— Data —

Start of Block

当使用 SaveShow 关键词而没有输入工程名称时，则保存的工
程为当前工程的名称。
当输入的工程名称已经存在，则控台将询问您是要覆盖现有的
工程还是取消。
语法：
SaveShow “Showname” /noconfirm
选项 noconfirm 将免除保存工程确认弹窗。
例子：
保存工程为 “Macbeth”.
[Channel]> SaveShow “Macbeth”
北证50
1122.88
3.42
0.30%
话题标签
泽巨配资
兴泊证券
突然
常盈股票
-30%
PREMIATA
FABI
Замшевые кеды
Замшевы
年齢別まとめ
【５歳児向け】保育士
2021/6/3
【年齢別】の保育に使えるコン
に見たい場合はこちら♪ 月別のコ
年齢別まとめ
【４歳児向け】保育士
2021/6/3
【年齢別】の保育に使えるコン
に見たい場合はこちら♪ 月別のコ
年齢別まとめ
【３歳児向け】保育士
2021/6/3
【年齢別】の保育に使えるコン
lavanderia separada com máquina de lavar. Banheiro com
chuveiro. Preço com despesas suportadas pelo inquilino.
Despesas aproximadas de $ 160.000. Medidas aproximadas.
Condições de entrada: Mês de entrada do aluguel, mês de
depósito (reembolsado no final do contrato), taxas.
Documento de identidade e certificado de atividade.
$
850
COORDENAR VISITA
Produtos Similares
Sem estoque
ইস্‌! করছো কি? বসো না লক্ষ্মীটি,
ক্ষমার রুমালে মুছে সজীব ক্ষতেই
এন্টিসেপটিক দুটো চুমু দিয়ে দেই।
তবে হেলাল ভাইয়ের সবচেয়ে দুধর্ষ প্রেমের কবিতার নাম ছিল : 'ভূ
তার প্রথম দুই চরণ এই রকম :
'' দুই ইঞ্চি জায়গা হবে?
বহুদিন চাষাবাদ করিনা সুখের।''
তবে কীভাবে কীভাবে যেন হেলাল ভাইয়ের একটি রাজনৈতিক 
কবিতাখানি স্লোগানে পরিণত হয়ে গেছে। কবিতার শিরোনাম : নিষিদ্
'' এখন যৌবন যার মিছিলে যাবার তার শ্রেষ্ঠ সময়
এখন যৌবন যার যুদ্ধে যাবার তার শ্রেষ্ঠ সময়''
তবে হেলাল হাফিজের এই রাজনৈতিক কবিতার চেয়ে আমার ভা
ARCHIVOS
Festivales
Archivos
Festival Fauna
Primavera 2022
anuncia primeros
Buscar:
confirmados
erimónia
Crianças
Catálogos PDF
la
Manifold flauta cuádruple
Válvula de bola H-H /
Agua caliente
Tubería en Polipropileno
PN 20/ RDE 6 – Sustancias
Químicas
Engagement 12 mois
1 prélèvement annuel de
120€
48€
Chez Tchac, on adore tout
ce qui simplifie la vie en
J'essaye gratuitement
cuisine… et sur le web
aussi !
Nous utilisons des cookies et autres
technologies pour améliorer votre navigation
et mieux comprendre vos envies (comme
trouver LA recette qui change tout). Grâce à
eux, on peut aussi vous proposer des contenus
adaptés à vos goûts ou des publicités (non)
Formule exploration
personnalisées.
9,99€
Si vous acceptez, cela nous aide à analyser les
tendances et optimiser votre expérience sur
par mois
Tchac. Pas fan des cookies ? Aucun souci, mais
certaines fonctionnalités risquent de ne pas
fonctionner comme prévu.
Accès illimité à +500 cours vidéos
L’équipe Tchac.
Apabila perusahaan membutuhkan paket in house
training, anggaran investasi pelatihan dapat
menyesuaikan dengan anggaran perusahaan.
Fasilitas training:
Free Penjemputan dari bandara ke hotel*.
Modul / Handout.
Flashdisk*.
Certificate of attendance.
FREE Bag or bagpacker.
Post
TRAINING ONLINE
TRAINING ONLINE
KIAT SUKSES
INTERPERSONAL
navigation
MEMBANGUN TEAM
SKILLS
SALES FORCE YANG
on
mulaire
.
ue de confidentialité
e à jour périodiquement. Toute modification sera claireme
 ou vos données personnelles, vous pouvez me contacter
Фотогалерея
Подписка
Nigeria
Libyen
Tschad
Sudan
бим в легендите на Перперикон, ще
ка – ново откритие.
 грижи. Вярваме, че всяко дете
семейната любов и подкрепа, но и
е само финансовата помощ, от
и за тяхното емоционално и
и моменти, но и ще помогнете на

End of Block

— To-do item —
Give the number, and nothing else, of lines in the listing above that include the word "Macbeth".

— Solution to this task —
2